The S&P 500 broad market index futures are down 3.7% to 5,550 points, hitting a new low of 5,505—the weakest level since early September 2024. The index is now approaching its downside target of 5,350–5,450 points, which appears increasingly likely to be reached. The market is under pressure from intensifying recession fears, and the decline has been so sharp that the S&P 500 did not even retest the 5,730-point support level before continuing lower. A brief recovery followed the release of better-than-expected U.S. inflation data for February, with the benchmark closing Wednesday up 0.5% at 5,590 points. However, a fresh wave of trade tensions quickly erased hopes for a sustained rebound. The European Union imposed $28.0 billion in tariffs on U.S. goods in response to Washington’s 25% levies on steel and aluminium. In retaliation, U.S. President Donald Trump threatened to impose a 2005 tariff on European alcohol. While these measures are not devastating to global trade, the lack of compromise and the ease with which tariffs are being implemented are unsettling investors.

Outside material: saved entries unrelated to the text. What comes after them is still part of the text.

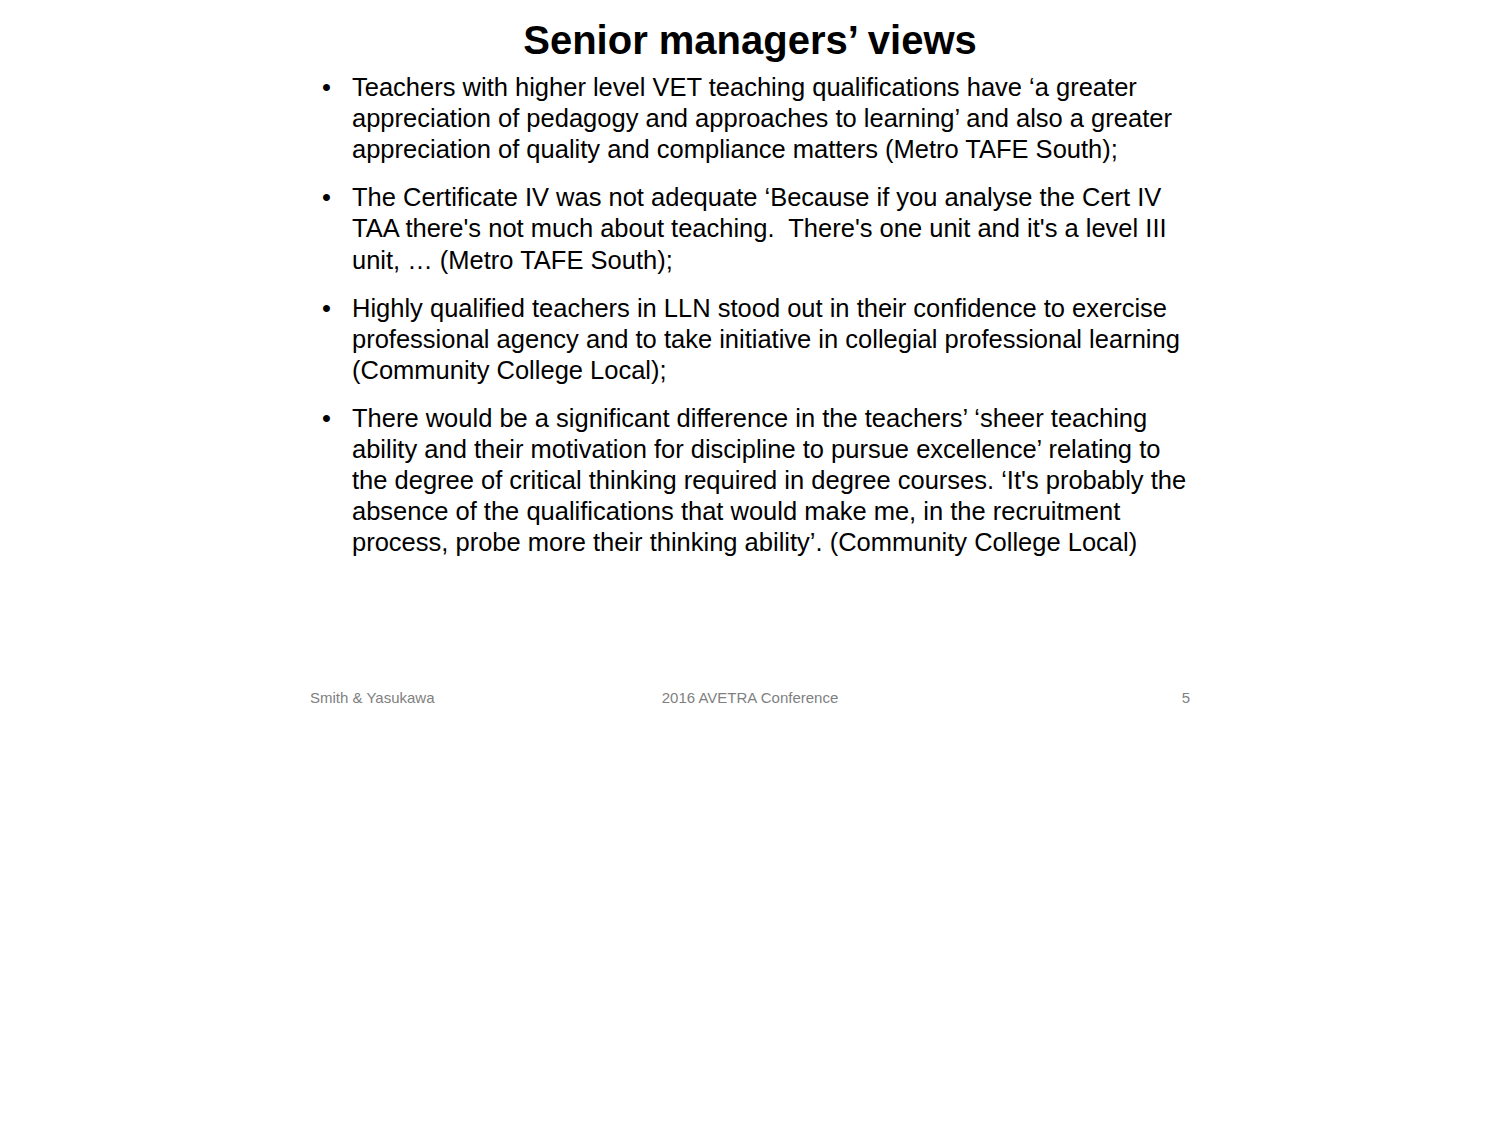Senior managers’ views
Teachers with higher level VET teaching qualifications have ‘a greater appreciation of pedagogy and approaches to learning’ and also a greater appreciation of quality and compliance matters (Metro TAFE South);
The Certificate IV was not adequate ‘Because if you analyse the Cert IV TAA there's not much about teaching. There's one unit and it's a level III unit, … (Metro TAFE South);
Highly qualified teachers in LLN stood out in their confidence to exercise professional agency and to take initiative in collegial professional learning (Community College Local);
There would be a significant difference in the teachers’ ‘sheer teaching ability and their motivation for discipline to pursue excellence’ relating to the degree of critical thinking required in degree courses. ‘It's probably the absence of the qualifications that would make me, in the recruitment process, probe more their thinking ability’. (Community College Local)
Smith & Yasukawa 2016 AVETRA Conference 5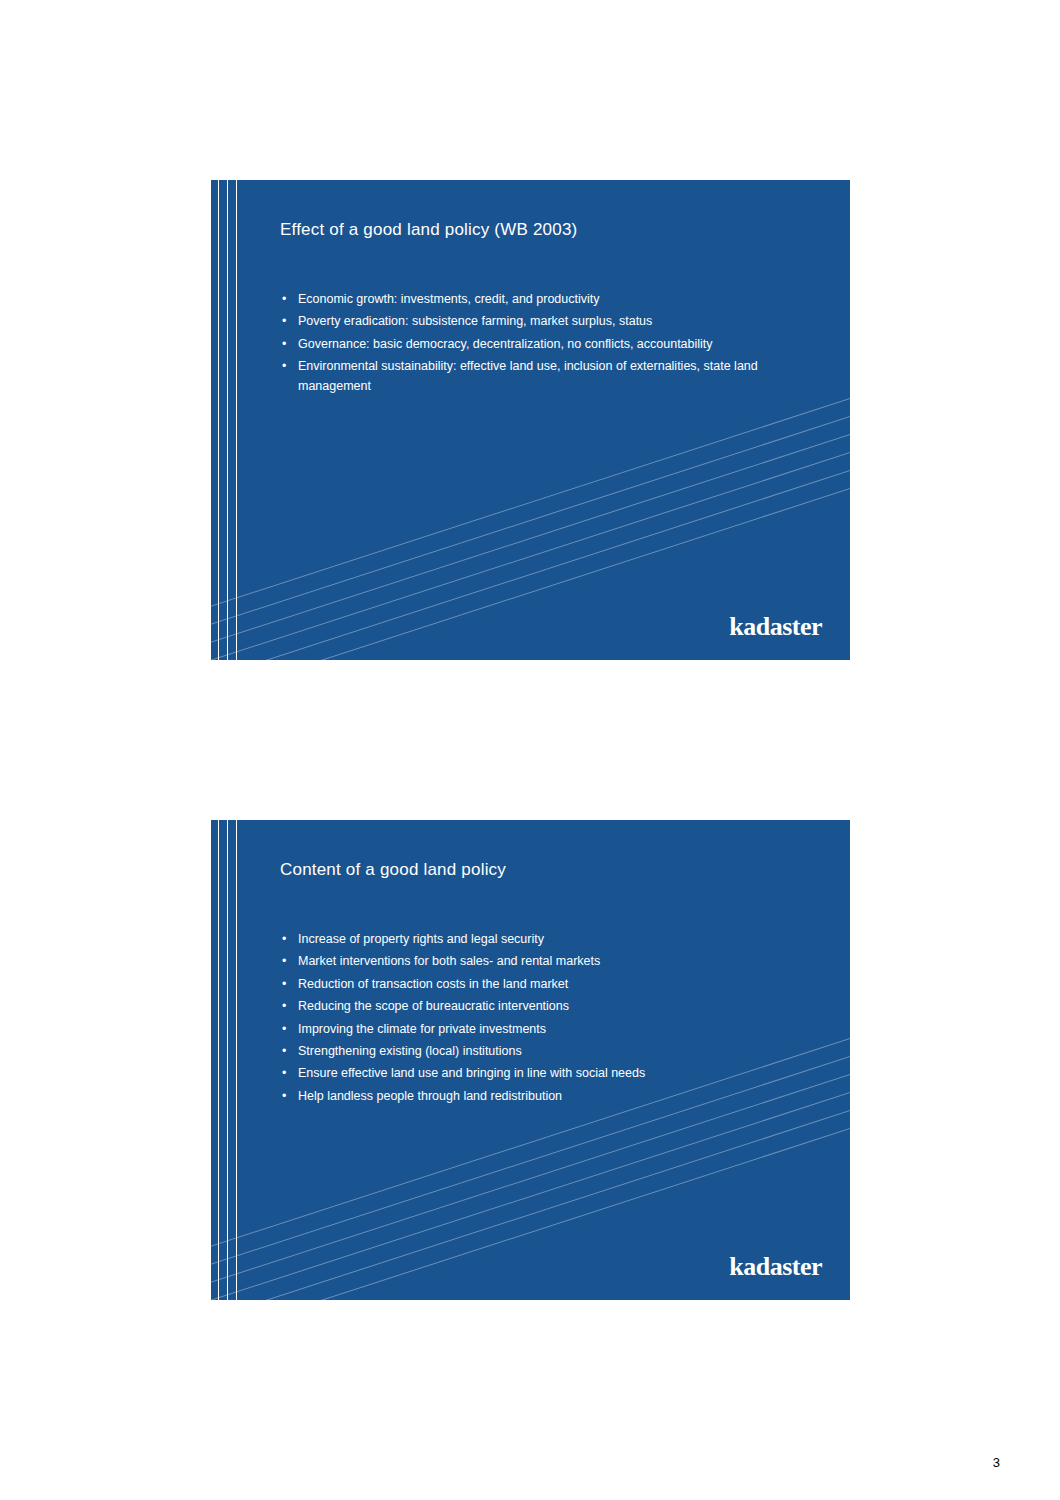Effect of a good land policy (WB 2003)
Economic growth: investments, credit, and productivity
Poverty eradication: subsistence farming, market surplus, status
Governance: basic democracy, decentralization, no conflicts, accountability
Environmental sustainability: effective land use, inclusion of externalities, state land management
kadaster
Content of a good land policy
Increase of property rights and legal security
Market interventions for both sales- and rental markets
Reduction of transaction costs in the land market
Reducing the scope of bureaucratic interventions
Improving the climate for private investments
Strengthening existing (local) institutions
Ensure effective land use and bringing in line with social needs
Help landless people through land redistribution
kadaster
3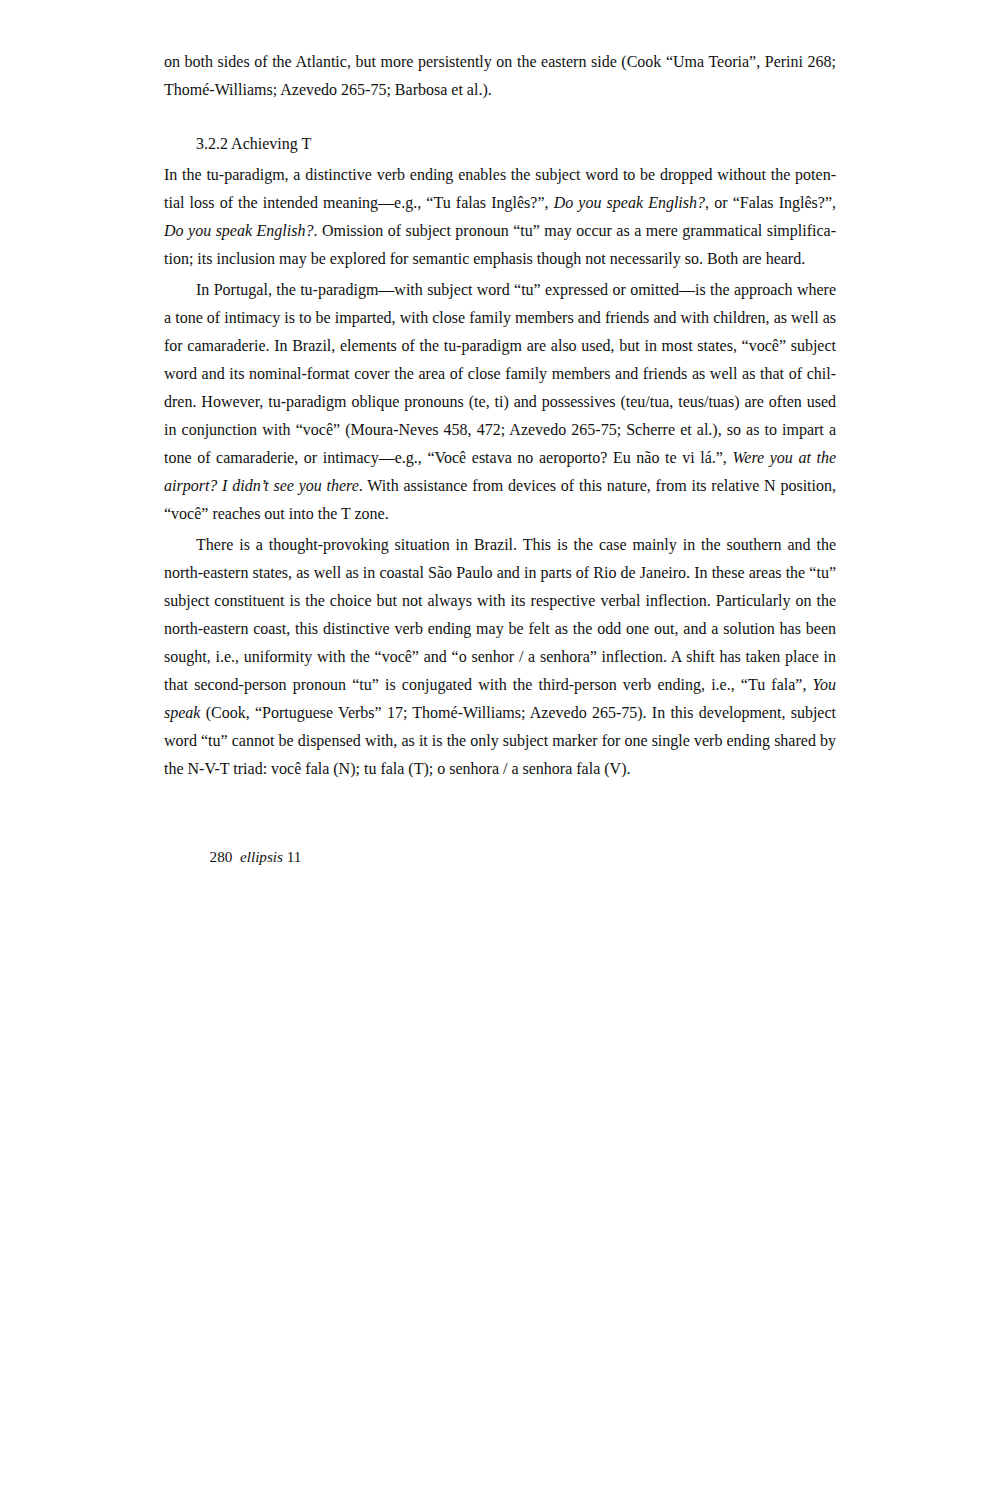on both sides of the Atlantic, but more persistently on the eastern side (Cook “Uma Teoria”, Perini 268; Thomé-Williams; Azevedo 265-75; Barbosa et al.).
3.2.2 Achieving T
In the tu-paradigm, a distinctive verb ending enables the subject word to be dropped without the potential loss of the intended meaning—e.g., “Tu falas Inglês?”, Do you speak English?, or “Falas Inglês?”, Do you speak English?. Omission of subject pronoun “tu” may occur as a mere grammatical simplification; its inclusion may be explored for semantic emphasis though not necessarily so. Both are heard.
In Portugal, the tu-paradigm—with subject word “tu” expressed or omitted—is the approach where a tone of intimacy is to be imparted, with close family members and friends and with children, as well as for camaraderie. In Brazil, elements of the tu-paradigm are also used, but in most states, “você” subject word and its nominal-format cover the area of close family members and friends as well as that of children. However, tu-paradigm oblique pronouns (te, ti) and possessives (teu/tua, teus/tuas) are often used in conjunction with “você” (Moura-Neves 458, 472; Azevedo 265-75; Scherre et al.), so as to impart a tone of camaraderie, or intimacy—e.g., “Você estava no aeroporto? Eu não te vi lá.”, Were you at the airport? I didn’t see you there. With assistance from devices of this nature, from its relative N position, “você” reaches out into the T zone.
There is a thought-provoking situation in Brazil. This is the case mainly in the southern and the north-eastern states, as well as in coastal São Paulo and in parts of Rio de Janeiro. In these areas the “tu” subject constituent is the choice but not always with its respective verbal inflection. Particularly on the north-eastern coast, this distinctive verb ending may be felt as the odd one out, and a solution has been sought, i.e., uniformity with the “você” and “o senhor / a senhora” inflection. A shift has taken place in that second-person pronoun “tu” is conjugated with the third-person verb ending, i.e., “Tu fala”, You speak (Cook, “Portuguese Verbs” 17; Thomé-Williams; Azevedo 265-75). In this development, subject word “tu” cannot be dispensed with, as it is the only subject marker for one single verb ending shared by the N-V-T triad: você fala (N); tu fala (T); o senhora / a senhora fala (V).
280 ellipsis 11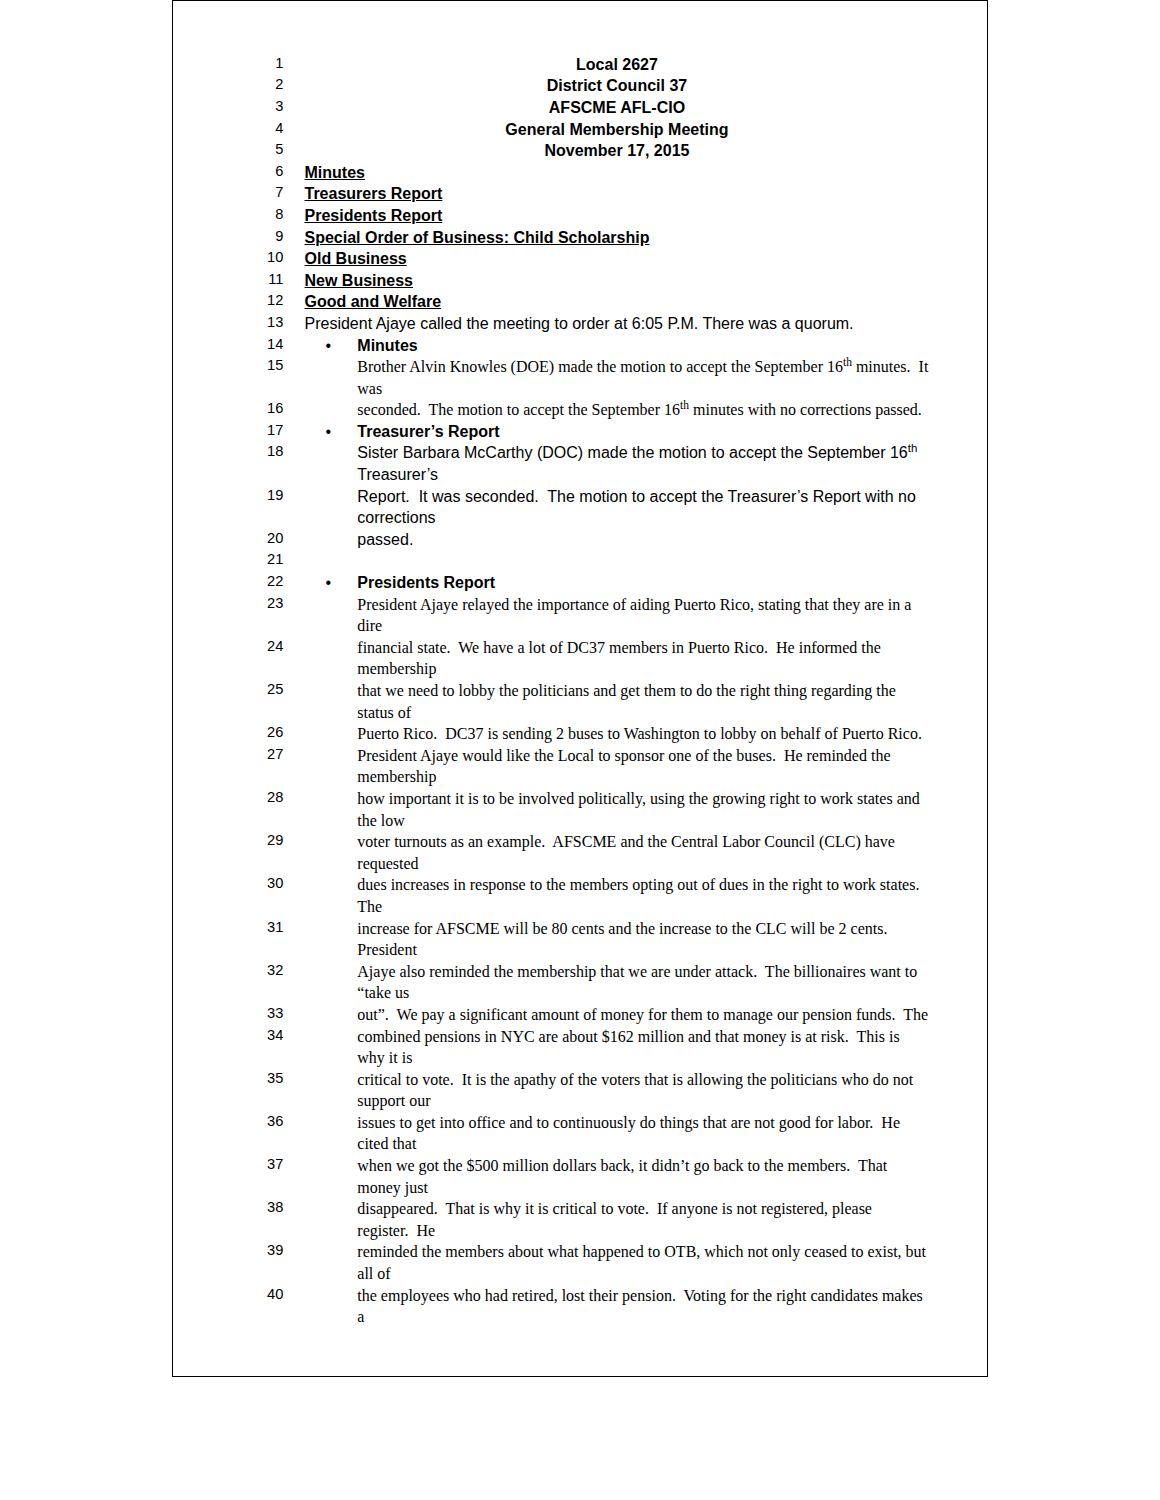1
Local 2627
2
District Council 37
3
AFSCME AFL-CIO
4
General Membership Meeting
5
November 17, 2015
6
Minutes
7
Treasurers Report
8
Presidents Report
9
Special Order of Business: Child Scholarship
10
Old Business
11
New Business
12
Good and Welfare
13
President Ajaye called the meeting to order at 6:05 P.M. There was a quorum.
14
Minutes
15
Brother Alvin Knowles (DOE) made the motion to accept the September 16th minutes. It was
16
seconded. The motion to accept the September 16th minutes with no corrections passed.
17
Treasurer’s Report
18
Sister Barbara McCarthy (DOC) made the motion to accept the September 16th Treasurer’s
19
Report. It was seconded. The motion to accept the Treasurer’s Report with no corrections
20
passed.
21
22
Presidents Report
23
President Ajaye relayed the importance of aiding Puerto Rico, stating that they are in a dire
24
financial state. We have a lot of DC37 members in Puerto Rico. He informed the membership
25
that we need to lobby the politicians and get them to do the right thing regarding the status of
26
Puerto Rico. DC37 is sending 2 buses to Washington to lobby on behalf of Puerto Rico.
27
President Ajaye would like the Local to sponsor one of the buses. He reminded the membership
28
how important it is to be involved politically, using the growing right to work states and the low
29
voter turnouts as an example. AFSCME and the Central Labor Council (CLC) have requested
30
dues increases in response to the members opting out of dues in the right to work states. The
31
increase for AFSCME will be 80 cents and the increase to the CLC will be 2 cents. President
32
Ajaye also reminded the membership that we are under attack. The billionaires want to “take us
33
out”. We pay a significant amount of money for them to manage our pension funds. The
34
combined pensions in NYC are about $162 million and that money is at risk. This is why it is
35
critical to vote. It is the apathy of the voters that is allowing the politicians who do not support our
36
issues to get into office and to continuously do things that are not good for labor. He cited that
37
when we got the $500 million dollars back, it didn’t go back to the members. That money just
38
disappeared. That is why it is critical to vote. If anyone is not registered, please register. He
39
reminded the members about what happened to OTB, which not only ceased to exist, but all of
40
the employees who had retired, lost their pension. Voting for the right candidates makes a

Trade conflicts are overshadowing positive macroeconomic data. Large investors are reinforcing the negative trend, with the SPDR S&P 500 ETF Trust (SPY) reporting net outflows of $3.87 billion last week. However, the broader $15.28 billion bet on an upside scenario remains a stabilising factor. This week, investors added another $7.99 billion to SPY, suggesting that institutional players are buying into the correction. While this does not rule out further declines to the extreme downside targets of 5,350–5,450 points, it indicates that the market correction is not turning into a full-blown meltdown. A reversal may be near, even if it starts as a dead cat bounce. The Federal Reserve’s meeting next week will be a key event. While interest rates are expected to remain unchanged, the central bank’s rhetoric may turn more dovish given cooling inflation, economic slowdown, and stock market weakness. This could serve as a catalyst for a market recovery.

Technically, the worst may be over, but the S&P 500 remains in a downtrend. The extreme target range is 5,350–5,450 points. The nearest resistance is at 5,630–5,650 points, while key support lies at 5,530–5,550 points.

Brent crude remains under pressure at $70.54 per barrel, with support at $68.00–70.00 and resistance at $78.00–80.00. While prices are attempting a recovery, recession fears are capping gains. A failure to hold support could push prices lower to $58.00–60.00.

Gold is trading around $2,995 per troy ounce, close to its all-time high of $3,004. The next resistance level is at $2,950–2,980, with extreme upside targets at $3,200–3,300. However, a drop below $2,850 would invalidate the bullish outlook.

The EURUSD has reached its upside target of 1.09500–1.10500 and is now facing strong overbought pressure. A correction to 1.06000 is likely, and the pair may struggle to find new upside drivers once the correction takes place.